## [Exercise brief]
Retype the listing exactly as it stands, and keep every image out.

## [Recorded data]
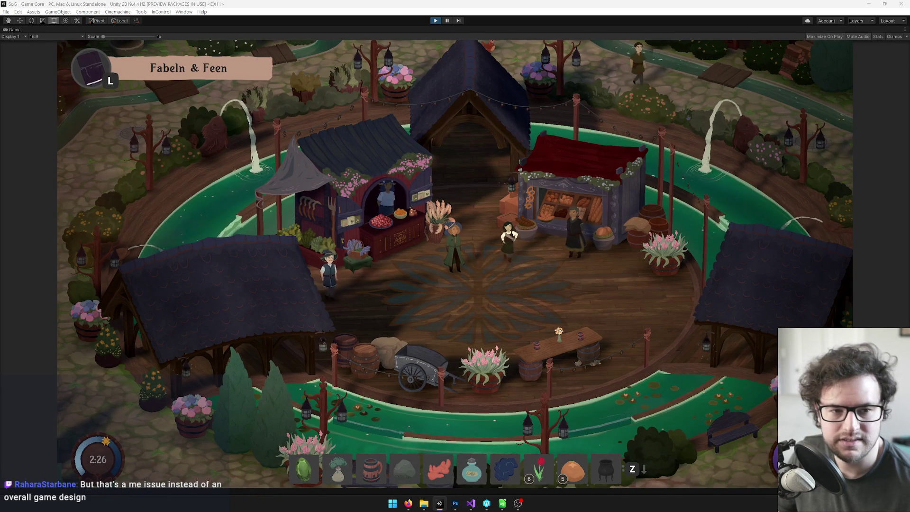
Walk the player right across the market square and back left.
key("s+d")
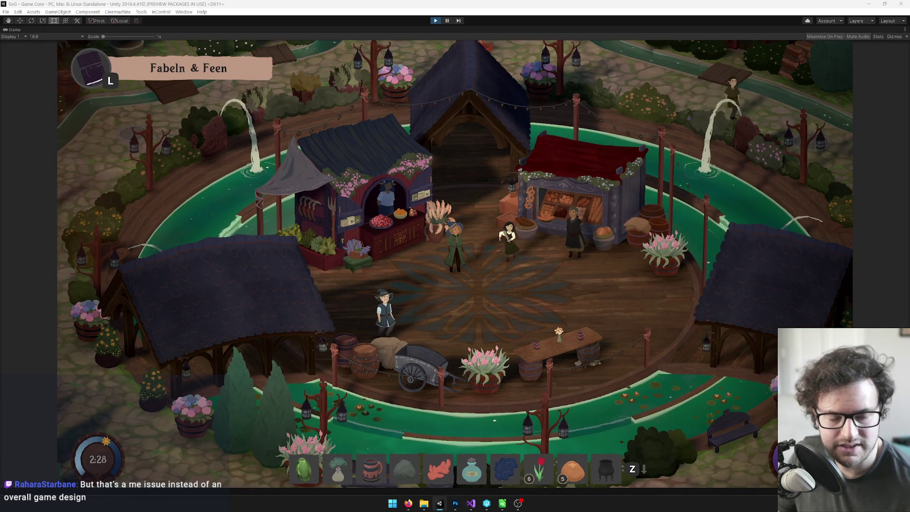
key("d")
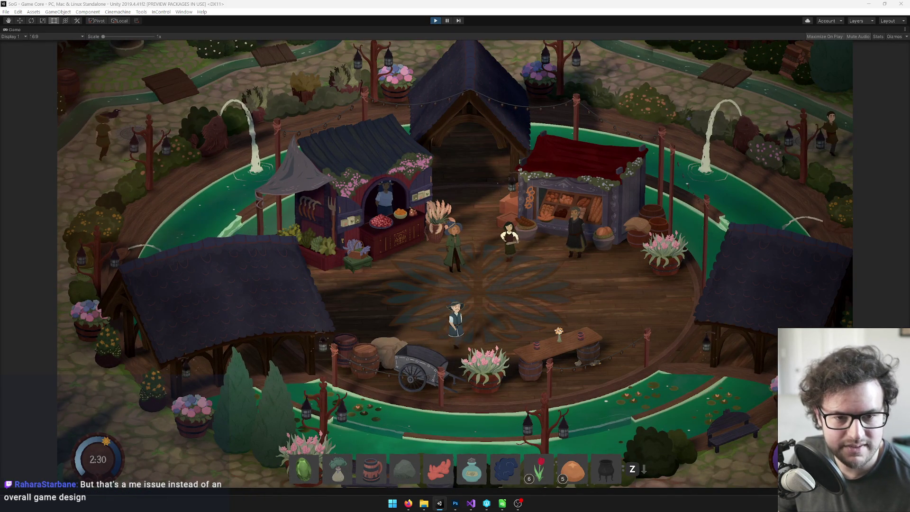
key("d")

## [Response]
Walk the player right across the market square and back left.
key("s+d")
key("d")
key("d")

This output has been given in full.